Gry mobilne są coraz bardziej zaawansowane. Każda następna generacja smartfonów staje się mocniejsza, co pozwala producentom na ulepszenie grafiki i wprowadzenie złożonej fizyki. Dzięki temu możemy się cieszyć naprawdę niezłymi tytułami w każdym miejscu i o każdej porze. A Snail Mobile i7 dołoży nam jeszcze komfortu.

O czym mowa? Snail Mobile i7 to połączenie smartfonu z konsolką przenośną. Z wyglądu mocno przypomina PlayStation Vita, handhelda wypuszczonego przez Sony w 2011 roku. Projekt swoje korzenie odnajduje oczywiście w Chinach. Za produkcję odpowiedzialna jest firma iReadyGo. Przyjrzymy się zatem bliżej ich pomysłowi.

Sercem napędzającym urządzenie jest dziesięciordzeniowa jednostka MediaTeka, Helio X20 (MT6797) pracująca w towarzystwie 6 GB RAM. Pamięć wewnętrzna dostępna dla użytkownika wynosi natomiast 64 GB. Na pokładzie znajdują się również aparaty fotograficzne. Z tyłu postawiono na 16-megapikselową matrycę, z przodu na 5-megapikselową kamerkę selfie.

By grać wygodnie potrzebujemy dużego ekranu. Snail Mobile i7 oferuje zatem 6-calowy wyświetlaczy Full HD. Doznania mają spotęgować głośniki stereo, a długość rozgrywki spoczywa na barkach potężnej baterii. Jej pojemność wynosi 6000 mAh.

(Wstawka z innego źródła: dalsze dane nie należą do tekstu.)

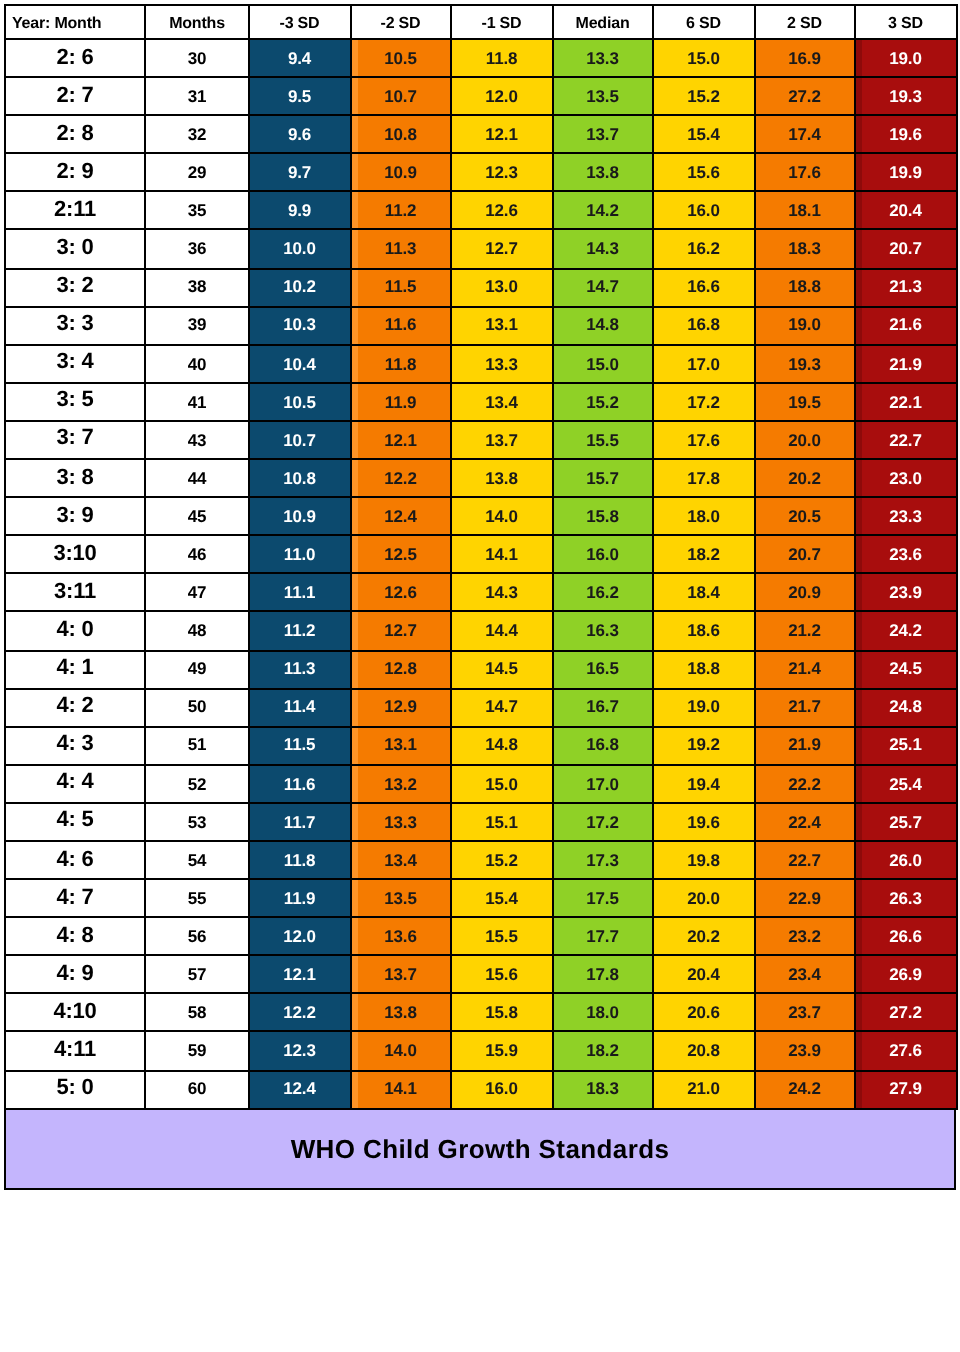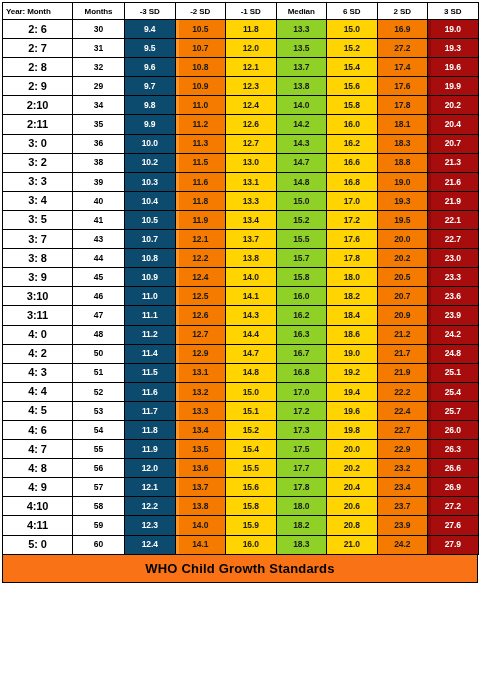--- a/index.html
+++ b/index.html
@@ -159,17 +159,6 @@
           <td class="b-p3">19.9</td>
         </tr>
         <tr>
-          <td class="ym">2:10</td>
-          <td class="mo">34</td>
-          <td class="b-n3">9.8</td>
-          <td class="b-n2">11.0</td>
-          <td class="b-n1">12.4</td>
-          <td class="b-md">14.0</td>
-          <td class="b-p1">15.8</td>
-          <td class="b-p2">17.8</td>
-          <td class="b-p3">20.2</td>
-        </tr>
-        <tr>
           <td class="ym">2:11</td>
           <td class="mo">35</td>
           <td class="b-n3">9.9</td>

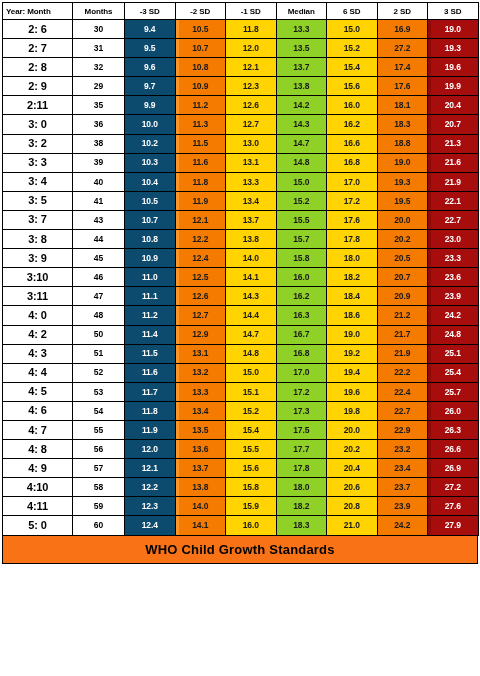--- a/index.html
+++ b/index.html
@@ -291,6 +291,17 @@
           <td class="b-p3">24.2</td>
         </tr>
         <tr>
+          <td class="ym">4: 1</td>
+          <td class="mo">49</td>
+          <td class="b-n3">11.3</td>
+          <td class="b-n2">12.8</td>
+          <td class="b-n1">14.5</td>
+          <td class="b-md">16.5</td>
+          <td class="b-p1">18.8</td>
+          <td class="b-p2">21.4</td>
+          <td class="b-p3">24.5</td>
+        </tr>
+        <tr>
           <td class="ym">4: 2</td>
           <td class="mo">50</td>
           <td class="b-n3">11.4</td>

Cena? Za konfigurację podaną powyżej przyjdzie zapłacić około 280 dolarów. Mówi się jednak, że na rynek trafi też wersja premium urządzenia. Wtedy też otrzymamy 8 GB RAM i 128 GB pamięci wewnętrznej. Cena wydajniejszej wersji pozostaje na razie nieznana. Premiera datowana jest na 30 lipca bieżącego roku. Z początku z pewnością Snail Mobile i7 dostępny będzie wyłącznie na terenie Państwa Środka. Producent myśli jednak o szerokiej ekspansji na zachodnie rynki.

No dobra, omówiliśmy kwestie techniczne skupiając się jednak bardziej na smartfonowym aspekcie. Co takiego otrzymujemy z handhelda? Przede wszystkim dwa analogi rozłożone po obu stronach ekranu. Ponadto D-Pad, czyli przycisk ze strzałkami charakterystyczny dla padów.

Po głowie chodzą mi jednak dwie rzeczy. Jedna z nich to estetyka urządzenia. Dziełem sztuki ono nie jest. Ba, nie wygląda nawet na cokolwiek wyprodukowane w 2017 roku. Można śmiało stwierdzić, że praktyczność jest odwrotnie proporcjonalna do designu w tym przypadku. Również zastanawia mnie kwestia ergonomii. O ile grać może się będzie na tym przyjemnie, o tyle korzystać z tego jako z telefonu komórkowego niekoniecznie. To sprowadza do pytania, czy jest to bardziej konsola przenośna, czy „urządzenie wielofunkcyjne”? I przede wszystkim kto zdecyduje się na zakup? Pad na Bluetooth jest nieco tańszy.